- _Exercise instructions_:
Below are the entries to retype; reproduce each one exactly.

- _Task material_:
==============================

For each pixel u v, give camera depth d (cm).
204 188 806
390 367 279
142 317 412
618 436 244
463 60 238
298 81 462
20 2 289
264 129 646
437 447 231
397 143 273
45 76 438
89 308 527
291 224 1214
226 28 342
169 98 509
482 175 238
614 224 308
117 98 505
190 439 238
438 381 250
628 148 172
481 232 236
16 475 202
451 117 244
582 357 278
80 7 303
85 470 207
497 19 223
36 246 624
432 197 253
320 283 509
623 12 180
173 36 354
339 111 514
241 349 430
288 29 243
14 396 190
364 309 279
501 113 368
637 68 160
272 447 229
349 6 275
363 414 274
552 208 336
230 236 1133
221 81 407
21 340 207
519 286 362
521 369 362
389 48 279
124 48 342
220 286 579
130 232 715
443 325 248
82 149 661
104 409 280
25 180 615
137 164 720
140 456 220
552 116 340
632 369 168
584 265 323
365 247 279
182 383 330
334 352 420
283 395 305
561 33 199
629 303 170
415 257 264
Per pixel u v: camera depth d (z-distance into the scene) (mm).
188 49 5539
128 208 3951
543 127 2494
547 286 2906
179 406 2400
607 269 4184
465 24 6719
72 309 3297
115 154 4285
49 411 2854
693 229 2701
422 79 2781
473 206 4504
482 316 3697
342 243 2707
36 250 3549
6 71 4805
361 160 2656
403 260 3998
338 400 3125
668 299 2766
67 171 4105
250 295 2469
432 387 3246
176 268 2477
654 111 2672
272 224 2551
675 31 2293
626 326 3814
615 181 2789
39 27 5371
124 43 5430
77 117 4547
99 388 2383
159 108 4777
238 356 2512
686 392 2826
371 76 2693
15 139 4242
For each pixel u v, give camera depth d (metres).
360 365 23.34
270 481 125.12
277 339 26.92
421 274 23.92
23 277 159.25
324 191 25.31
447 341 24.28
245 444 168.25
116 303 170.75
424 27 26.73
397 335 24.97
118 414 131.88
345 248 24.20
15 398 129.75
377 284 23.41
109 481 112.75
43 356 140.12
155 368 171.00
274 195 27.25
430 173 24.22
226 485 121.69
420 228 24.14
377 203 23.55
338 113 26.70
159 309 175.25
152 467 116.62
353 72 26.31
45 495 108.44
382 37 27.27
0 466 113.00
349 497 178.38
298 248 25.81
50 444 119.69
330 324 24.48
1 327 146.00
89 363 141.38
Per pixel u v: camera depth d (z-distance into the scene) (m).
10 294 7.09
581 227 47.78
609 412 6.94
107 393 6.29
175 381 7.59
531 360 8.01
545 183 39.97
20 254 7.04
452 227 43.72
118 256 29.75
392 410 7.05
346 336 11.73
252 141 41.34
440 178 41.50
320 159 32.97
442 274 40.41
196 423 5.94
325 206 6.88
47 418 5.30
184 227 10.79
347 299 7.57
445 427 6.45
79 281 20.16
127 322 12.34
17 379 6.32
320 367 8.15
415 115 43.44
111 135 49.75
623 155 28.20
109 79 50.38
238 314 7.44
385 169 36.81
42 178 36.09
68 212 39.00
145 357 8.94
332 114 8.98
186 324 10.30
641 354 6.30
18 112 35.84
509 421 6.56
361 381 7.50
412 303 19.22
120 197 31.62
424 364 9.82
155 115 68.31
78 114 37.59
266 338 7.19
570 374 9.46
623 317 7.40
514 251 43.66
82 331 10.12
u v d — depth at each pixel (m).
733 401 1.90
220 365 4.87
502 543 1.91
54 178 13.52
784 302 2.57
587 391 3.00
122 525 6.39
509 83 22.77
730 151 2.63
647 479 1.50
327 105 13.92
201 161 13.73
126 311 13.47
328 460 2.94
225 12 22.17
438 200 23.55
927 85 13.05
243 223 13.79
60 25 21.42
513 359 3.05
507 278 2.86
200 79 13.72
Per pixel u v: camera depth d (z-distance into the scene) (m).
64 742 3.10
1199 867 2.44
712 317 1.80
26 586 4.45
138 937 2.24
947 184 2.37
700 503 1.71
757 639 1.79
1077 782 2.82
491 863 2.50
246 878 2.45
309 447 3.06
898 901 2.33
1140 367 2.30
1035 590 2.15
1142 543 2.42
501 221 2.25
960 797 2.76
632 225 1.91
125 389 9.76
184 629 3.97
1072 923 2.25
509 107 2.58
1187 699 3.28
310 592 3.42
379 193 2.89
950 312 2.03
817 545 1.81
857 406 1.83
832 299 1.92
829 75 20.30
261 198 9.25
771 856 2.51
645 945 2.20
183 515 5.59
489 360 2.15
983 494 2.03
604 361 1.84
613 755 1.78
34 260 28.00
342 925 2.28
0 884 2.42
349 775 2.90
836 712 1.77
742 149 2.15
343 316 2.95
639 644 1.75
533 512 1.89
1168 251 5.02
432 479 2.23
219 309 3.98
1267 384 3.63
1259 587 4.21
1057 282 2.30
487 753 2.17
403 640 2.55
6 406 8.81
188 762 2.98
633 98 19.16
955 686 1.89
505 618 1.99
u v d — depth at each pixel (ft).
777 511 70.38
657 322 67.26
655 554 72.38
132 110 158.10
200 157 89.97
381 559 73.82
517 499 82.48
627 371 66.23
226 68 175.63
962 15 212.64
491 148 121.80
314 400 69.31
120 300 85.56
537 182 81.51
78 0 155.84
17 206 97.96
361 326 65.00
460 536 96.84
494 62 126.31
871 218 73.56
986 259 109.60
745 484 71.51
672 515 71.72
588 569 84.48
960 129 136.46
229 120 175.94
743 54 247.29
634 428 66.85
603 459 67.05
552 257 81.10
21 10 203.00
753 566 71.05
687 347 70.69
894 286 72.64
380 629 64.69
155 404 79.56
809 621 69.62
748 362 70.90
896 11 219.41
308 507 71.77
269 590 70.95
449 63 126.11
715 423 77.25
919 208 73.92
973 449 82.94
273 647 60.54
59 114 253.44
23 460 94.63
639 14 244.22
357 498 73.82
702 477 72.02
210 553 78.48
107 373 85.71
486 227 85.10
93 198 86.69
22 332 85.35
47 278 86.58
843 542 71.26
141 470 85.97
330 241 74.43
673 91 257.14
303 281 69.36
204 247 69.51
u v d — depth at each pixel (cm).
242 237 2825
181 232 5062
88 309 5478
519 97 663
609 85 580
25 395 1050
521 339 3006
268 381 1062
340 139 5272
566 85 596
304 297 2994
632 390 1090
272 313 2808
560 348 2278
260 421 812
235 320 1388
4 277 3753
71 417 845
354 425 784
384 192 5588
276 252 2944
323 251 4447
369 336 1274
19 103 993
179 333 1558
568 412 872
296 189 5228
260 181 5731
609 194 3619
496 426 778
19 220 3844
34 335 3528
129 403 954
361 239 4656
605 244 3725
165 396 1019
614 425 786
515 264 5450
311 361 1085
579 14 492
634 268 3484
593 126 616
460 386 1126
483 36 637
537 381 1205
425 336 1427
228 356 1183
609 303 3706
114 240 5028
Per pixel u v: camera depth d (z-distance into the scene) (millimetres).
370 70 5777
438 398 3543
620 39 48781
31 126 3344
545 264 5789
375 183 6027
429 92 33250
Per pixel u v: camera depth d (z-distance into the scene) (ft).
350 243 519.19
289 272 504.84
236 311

==============================

- _Answer space_:
For each pixel u v, give camera depth d (cm).
204 188 806
390 367 279
142 317 412
618 436 244
463 60 238
298 81 462
20 2 289
264 129 646
437 447 231
397 143 273
45 76 438
89 308 527
291 224 1214
226 28 342
169 98 509
482 175 238
614 224 308
117 98 505
190 439 238
438 381 250
628 148 172
481 232 236
16 475 202
451 117 244
582 357 278
80 7 303
85 470 207
497 19 223
36 246 624
432 197 253
320 283 509
623 12 180
173 36 354
339 111 514
241 349 430
288 29 243
14 396 190
364 309 279
501 113 368
637 68 160
272 447 229
349 6 275
363 414 274
552 208 336
230 236 1133
221 81 407
21 340 207
519 286 362
521 369 362
389 48 279
124 48 342
220 286 579
130 232 715
443 325 248
82 149 661
104 409 280
25 180 615
137 164 720
140 456 220
552 116 340
632 369 168
584 265 323
365 247 279
182 383 330
334 352 420
283 395 305
561 33 199
629 303 170
415 257 264
Per pixel u v: camera depth d (z-distance into the scene) (mm).
188 49 5539
128 208 3951
543 127 2494
547 286 2906
179 406 2400
607 269 4184
465 24 6719
72 309 3297
115 154 4285
49 411 2854
693 229 2701
422 79 2781
473 206 4504
482 316 3697
342 243 2707
36 250 3549
6 71 4805
361 160 2656
403 260 3998
338 400 3125
668 299 2766
67 171 4105
250 295 2469
432 387 3246
176 268 2477
654 111 2672
272 224 2551
675 31 2293
626 326 3814
615 181 2789
39 27 5371
124 43 5430
77 117 4547
99 388 2383
159 108 4777
238 356 2512
686 392 2826
371 76 2693
15 139 4242
For each pixel u v, give camera depth d (metres).
360 365 23.34
270 481 125.12
277 339 26.92
421 274 23.92
23 277 159.25
324 191 25.31
447 341 24.28
245 444 168.25
116 303 170.75
424 27 26.73
397 335 24.97
118 414 131.88
345 248 24.20
15 398 129.75
377 284 23.41
109 481 112.75
43 356 140.12
155 368 171.00
274 195 27.25
430 173 24.22
226 485 121.69
420 228 24.14
377 203 23.55
338 113 26.70
159 309 175.25
152 467 116.62
353 72 26.31
45 495 108.44
382 37 27.27
0 466 113.00
349 497 178.38
298 248 25.81
50 444 119.69
330 324 24.48
1 327 146.00
89 363 141.38
Per pixel u v: camera depth d (z-distance into the scene) (m).
10 294 7.09
581 227 47.78
609 412 6.94
107 393 6.29
175 381 7.59
531 360 8.01
545 183 39.97
20 254 7.04
452 227 43.72
118 256 29.75
392 410 7.05
346 336 11.73
252 141 41.34
440 178 41.50
320 159 32.97
442 274 40.41
196 423 5.94
325 206 6.88
47 418 5.30
184 227 10.79
347 299 7.57
445 427 6.45
79 281 20.16
127 322 12.34
17 379 6.32
320 367 8.15
415 115 43.44
111 135 49.75
623 155 28.20
109 79 50.38
238 314 7.44
385 169 36.81
42 178 36.09
68 212 39.00
145 357 8.94
332 114 8.98
186 324 10.30
641 354 6.30
18 112 35.84
509 421 6.56
361 381 7.50
412 303 19.22
120 197 31.62
424 364 9.82
155 115 68.31
78 114 37.59
266 338 7.19
570 374 9.46
623 317 7.40
514 251 43.66
82 331 10.12
u v d — depth at each pixel (m).
733 401 1.90
220 365 4.87
502 543 1.91
54 178 13.52
784 302 2.57
587 391 3.00
122 525 6.39
509 83 22.77
730 151 2.63
647 479 1.50
327 105 13.92
201 161 13.73
126 311 13.47
328 460 2.94
225 12 22.17
438 200 23.55
927 85 13.05
243 223 13.79
60 25 21.42
513 359 3.05
507 278 2.86
200 79 13.72
Per pixel u v: camera depth d (z-distance into the scene) (m).
64 742 3.10
1199 867 2.44
712 317 1.80
26 586 4.45
138 937 2.24
947 184 2.37
700 503 1.71
757 639 1.79
1077 782 2.82
491 863 2.50
246 878 2.45
309 447 3.06
898 901 2.33
1140 367 2.30
1035 590 2.15
1142 543 2.42
501 221 2.25
960 797 2.76
632 225 1.91
125 389 9.76
184 629 3.97
1072 923 2.25
509 107 2.58
1187 699 3.28
310 592 3.42
379 193 2.89
950 312 2.03
817 545 1.81
857 406 1.83
832 299 1.92
829 75 20.30
261 198 9.25
771 856 2.51
645 945 2.20
183 515 5.59
489 360 2.15
983 494 2.03
604 361 1.84
613 755 1.78
34 260 28.00
342 925 2.28
0 884 2.42
349 775 2.90
836 712 1.77
742 149 2.15
343 316 2.95
639 644 1.75
533 512 1.89
1168 251 5.02
432 479 2.23
219 309 3.98
1267 384 3.63
1259 587 4.21
1057 282 2.30
487 753 2.17
403 640 2.55
6 406 8.81
188 762 2.98
633 98 19.16
955 686 1.89
505 618 1.99
u v d — depth at each pixel (ft).
777 511 70.38
657 322 67.26
655 554 72.38
132 110 158.10
200 157 89.97
381 559 73.82
517 499 82.48
627 371 66.23
226 68 175.63
962 15 212.64
491 148 121.80
314 400 69.31
120 300 85.56
537 182 81.51
78 0 155.84
17 206 97.96
361 326 65.00
460 536 96.84
494 62 126.31
871 218 73.56
986 259 109.60
745 484 71.51
672 515 71.72
588 569 84.48
960 129 136.46
229 120 175.94
743 54 247.29
634 428 66.85
603 459 67.05
552 257 81.10
21 10 203.00
753 566 71.05
687 347 70.69
894 286 72.64
380 629 64.69
155 404 79.56
809 621 69.62
748 362 70.90
896 11 219.41
308 507 71.77
269 590 70.95
449 63 126.11
715 423 77.25
919 208 73.92
973 449 82.94
273 647 60.54
59 114 253.44
23 460 94.63
639 14 244.22
357 498 73.82
702 477 72.02
210 553 78.48
107 373 85.71
486 227 85.10
93 198 86.69
22 332 85.35
47 278 86.58
843 542 71.26
141 470 85.97
330 241 74.43
673 91 257.14
303 281 69.36
204 247 69.51
u v d — depth at each pixel (cm).
242 237 2825
181 232 5062
88 309 5478
519 97 663
609 85 580
25 395 1050
521 339 3006
268 381 1062
340 139 5272
566 85 596
304 297 2994
632 390 1090
272 313 2808
560 348 2278
260 421 812
235 320 1388
4 277 3753
71 417 845
354 425 784
384 192 5588
276 252 2944
323 251 4447
369 336 1274
19 103 993
179 333 1558
568 412 872
296 189 5228
260 181 5731
609 194 3619
496 426 778
19 220 3844
34 335 3528
129 403 954
361 239 4656
605 244 3725
165 396 1019
614 425 786
515 264 5450
311 361 1085
579 14 492
634 268 3484
593 126 616
460 386 1126
483 36 637
537 381 1205
425 336 1427
228 356 1183
609 303 3706
114 240 5028
Per pixel u v: camera depth d (z-distance into the scene) (millimetres).
370 70 5777
438 398 3543
620 39 48781
31 126 3344
545 264 5789
375 183 6027
429 92 33250
Per pixel u v: camera depth d (z-distance into the scene) (ft).
350 243 519.19
289 272 504.84
236 311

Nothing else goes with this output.